Kel-Tec's version of customer service: I ask how to send gun back, since I can't find the part locally. They mail new sight free... a third-generation version. (Apparently, other folks had issues.) Really, you can't beat the customer service!

A good friend and I break out the manual, with Calmer Half looking fondly on, and we start cleaning it. By which I mean he disassembled it, re-assembled it once he was certain he knew how it went, and stood by while I very slowly followed his (and the manual's) directions. Nice thing about American-made products: the manual is not in Engrish, it's in American. The spring did defeat my hand strength; I had to ask for male help. I am not too put out about this; I have to ask for help on pickle jars, too, because I misplaced my not-for-plumbing strap wrench.

Unfortunately, the sight is nicely dovetailed, and trying to drift it out gently didn't work.
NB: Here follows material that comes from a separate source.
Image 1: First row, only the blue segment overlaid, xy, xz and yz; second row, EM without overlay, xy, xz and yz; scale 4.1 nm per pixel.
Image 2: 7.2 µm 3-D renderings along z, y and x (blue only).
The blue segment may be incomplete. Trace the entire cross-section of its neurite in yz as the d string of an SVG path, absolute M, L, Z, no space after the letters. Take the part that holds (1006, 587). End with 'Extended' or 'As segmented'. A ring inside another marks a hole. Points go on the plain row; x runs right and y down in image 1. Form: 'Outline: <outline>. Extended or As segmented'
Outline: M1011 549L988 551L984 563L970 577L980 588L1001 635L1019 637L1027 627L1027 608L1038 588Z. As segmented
So what's a gal with lots of improvised and inappropriately sized tools to do?

...Take it to a gunsmith, of course!

It took the gunsmith maybe fifteen minutes to disassemble, note where I'd gotten the recoil buffer backward when I'd reassembled it, note the rarity of a customer cleaning a gun before bringing it in for work, pop the old sight out, put the new one in, adjust it to be straight, and reassemble the gun. The gunsmith rocks, and I will highly recommend him if you ask.

The attached shop, not so much. After being in there, I growled and shuddered on the way to the truck, shaking off the store's miasma like a dog shedding water. Calmer Half gave me a puzzled look. "Love?"
"Next, I'm taking you to a lingerie store, so you can feel freakin' invisible to the sales staff and be talked over and past! You note how the idiot behind the counter turned to you and asked if you were buying anything else when I put the ammo on the counter? And went for your credit card when I pulled out my wallet? And tried to hand the bag to you? The reason I asked him a direct question in your conversation was so he had to actually look me in the chest and acknowledge I exist. I won't darken their doorstep again!"
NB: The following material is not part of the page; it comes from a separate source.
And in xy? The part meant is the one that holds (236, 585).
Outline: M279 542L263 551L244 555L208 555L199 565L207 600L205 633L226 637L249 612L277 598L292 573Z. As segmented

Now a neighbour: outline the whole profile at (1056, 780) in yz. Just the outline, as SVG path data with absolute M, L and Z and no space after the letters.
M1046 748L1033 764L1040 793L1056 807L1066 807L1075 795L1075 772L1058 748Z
Calmer Half, wise man that he is, made soothing noises and gave me ice cream. Astronaut ice cream from the gift shop after exploring a science museum, but it counts!

4 comments:

MSgt B said...

"the bright green bit that you put between the two bright orange bits"

All this technical jargon is so hard to follow sometimes.

Old NFO said...

Y'all (women) need to raise more hell about your treatment when that happens. YOU have just as much right to be informed as we do!!!

On a Wing and a Whim said...

MSGt B - and yet, you knew exactly what I meant, didn't you?


NFO - I only raise hell when I expect to be back, or care enough to want it fixed - and think there's a fighting chance that it will. In this case, Calmer Half had a rare lapse in keen-eyed observation of the world, and was happily oblivious to the whole thing right in front of him. (I think he was distracted by lever-action rifles behind the counter.)

Since he was having a fine old time while I was quietly seething, I avoided dragging him into a fight and making him back me up for something he wasn't even aware was going on.

Instead, I became the customer that wise shop owners fear: the one who doesn't give them a chance to make it better, and walks out not only crossing them off the list of places to money, but actively willing to steer people away.

Well Seasoned Fool said...

In the many years spent in retail auto sales, I fired many salesmen and saleswomen for allowing their personal bias to harm our profitability.

A customer is anyone willing to make a purchasing decision and has the means to complete the transaction. They are to be treasured.

Those that failed to learn that lesson soon found themselves at "Down the Road Motors".